[Material for the task]
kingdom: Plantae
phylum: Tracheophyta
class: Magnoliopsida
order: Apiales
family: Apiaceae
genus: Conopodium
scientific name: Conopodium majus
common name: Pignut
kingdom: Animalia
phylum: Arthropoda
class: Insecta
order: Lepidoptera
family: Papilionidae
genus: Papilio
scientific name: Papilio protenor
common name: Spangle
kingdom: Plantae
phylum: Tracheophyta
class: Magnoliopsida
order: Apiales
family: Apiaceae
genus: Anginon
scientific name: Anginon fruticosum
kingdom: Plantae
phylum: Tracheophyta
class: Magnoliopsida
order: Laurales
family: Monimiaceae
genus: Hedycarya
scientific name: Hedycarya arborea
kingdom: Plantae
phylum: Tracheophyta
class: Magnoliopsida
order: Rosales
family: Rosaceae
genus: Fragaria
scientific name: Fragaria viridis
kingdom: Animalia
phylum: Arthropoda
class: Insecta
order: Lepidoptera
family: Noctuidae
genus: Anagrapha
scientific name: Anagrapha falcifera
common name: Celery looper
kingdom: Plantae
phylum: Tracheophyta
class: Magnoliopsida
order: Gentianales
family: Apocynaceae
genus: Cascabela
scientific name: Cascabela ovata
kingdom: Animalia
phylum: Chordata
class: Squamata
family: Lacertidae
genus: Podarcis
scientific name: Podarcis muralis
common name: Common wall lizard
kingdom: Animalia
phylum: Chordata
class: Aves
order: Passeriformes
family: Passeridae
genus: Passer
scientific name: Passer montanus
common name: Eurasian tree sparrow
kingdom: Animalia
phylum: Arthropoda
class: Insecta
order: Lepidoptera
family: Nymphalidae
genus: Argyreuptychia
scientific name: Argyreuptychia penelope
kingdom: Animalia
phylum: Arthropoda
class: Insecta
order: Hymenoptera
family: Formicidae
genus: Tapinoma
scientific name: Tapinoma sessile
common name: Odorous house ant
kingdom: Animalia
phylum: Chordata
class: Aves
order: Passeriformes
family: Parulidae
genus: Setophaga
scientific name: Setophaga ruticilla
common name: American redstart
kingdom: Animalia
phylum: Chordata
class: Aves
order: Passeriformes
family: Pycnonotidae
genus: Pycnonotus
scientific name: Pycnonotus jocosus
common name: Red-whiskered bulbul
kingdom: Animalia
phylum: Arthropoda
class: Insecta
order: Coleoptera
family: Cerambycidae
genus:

[Written task]
Extract every line of the listing above word for word, keeping the original order.

[Response for this exercise]
kingdom: Plantae
phylum: Tracheophyta
class: Magnoliopsida
order: Apiales
family: Apiaceae
genus: Conopodium
scientific name: Conopodium majus
common name: Pignut
kingdom: Animalia
phylum: Arthropoda
class: Insecta
order: Lepidoptera
family: Papilionidae
genus: Papilio
scientific name: Papilio protenor
common name: Spangle
kingdom: Plantae
phylum: Tracheophyta
class: Magnoliopsida
order: Apiales
family: Apiaceae
genus: Anginon
scientific name: Anginon fruticosum
kingdom: Plantae
phylum: Tracheophyta
class: Magnoliopsida
order: Laurales
family: Monimiaceae
genus: Hedycarya
scientific name: Hedycarya arborea
kingdom: Plantae
phylum: Tracheophyta
class: Magnoliopsida
order: Rosales
family: Rosaceae
genus: Fragaria
scientific name: Fragaria viridis
kingdom: Animalia
phylum: Arthropoda
class: Insecta
order: Lepidoptera
family: Noctuidae
genus: Anagrapha
scientific name: Anagrapha falcifera
common name: Celery looper
kingdom: Plantae
phylum: Tracheophyta
class: Magnoliopsida
order: Gentianales
family: Apocynaceae
genus: Cascabela
scientific name: Cascabela ovata
kingdom: Animalia
phylum: Chordata
class: Squamata
family: Lacertidae
genus: Podarcis
scientific name: Podarcis muralis
common name: Common wall lizard
kingdom: Animalia
phylum: Chordata
class: Aves
order: Passeriformes
family: Passeridae
genus: Passer
scientific name: Passer montanus
common name: Eurasian tree sparrow
kingdom: Animalia
phylum: Arthropoda
class: Insecta
order: Lepidoptera
family: Nymphalidae
genus: Argyreuptychia
scientific name: Argyreuptychia penelope
kingdom: Animalia
phylum: Arthropoda
class: Insecta
order: Hymenoptera
family: Formicidae
genus: Tapinoma
scientific name: Tapinoma sessile
common name: Odorous house ant
kingdom: Animalia
phylum: Chordata
class: Aves
order: Passeriformes
family: Parulidae
genus: Setophaga
scientific name: Setophaga ruticilla
common name: American redstart
kingdom: Animalia
phylum: Chordata
class: Aves
order: Passeriformes
family: Pycnonotidae
genus: Pycnonotus
scientific name: Pycnonotus jocosus
common name: Red-whiskered bulbul
kingdom: Animalia
phylum: Arthropoda
class: Insecta
order: Coleoptera
family: Cerambycidae
genus:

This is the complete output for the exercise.